Exercise requirements: Nothing outside the stretch is wanted. Repeat exactly the lines of the listing below from the one that contains "What was unusual" through the one that contains "The Concerns of Child Advocates", both ends included.

Data for this task:
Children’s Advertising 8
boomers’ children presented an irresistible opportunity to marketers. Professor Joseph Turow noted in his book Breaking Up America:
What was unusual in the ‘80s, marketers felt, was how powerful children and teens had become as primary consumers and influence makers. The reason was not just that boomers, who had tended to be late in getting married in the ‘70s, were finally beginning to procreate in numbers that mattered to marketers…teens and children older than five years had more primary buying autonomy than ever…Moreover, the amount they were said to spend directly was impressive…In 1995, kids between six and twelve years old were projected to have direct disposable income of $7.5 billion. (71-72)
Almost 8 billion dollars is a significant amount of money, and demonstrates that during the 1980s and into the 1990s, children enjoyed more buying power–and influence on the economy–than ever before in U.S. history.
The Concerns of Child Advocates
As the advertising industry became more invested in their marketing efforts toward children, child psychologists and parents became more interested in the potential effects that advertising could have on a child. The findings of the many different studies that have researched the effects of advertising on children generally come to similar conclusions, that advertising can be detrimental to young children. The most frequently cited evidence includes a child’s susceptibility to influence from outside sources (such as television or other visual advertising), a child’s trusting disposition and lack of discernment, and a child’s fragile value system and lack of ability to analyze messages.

Answer below:
What was unusual in the ‘80s, marketers felt, was how powerful children and teens had become as primary consumers and influence makers. The reason was not just that boomers, who had tended to be late in getting married in the ‘70s, were finally beginning to procreate in numbers that mattered to marketers…teens and children older than five years had more primary buying autonomy than ever…Moreover, the amount they were said to spend directly was impressive…In 1995, kids between six and twelve years old were projected to have direct disposable income of $7.5 billion. (71-72)
Almost 8 billion dollars is a significant amount of money, and demonstrates that during the 1980s and into the 1990s, children enjoyed more buying power–and influence on the economy–than ever before in U.S. history.
The Concerns of Child Advocates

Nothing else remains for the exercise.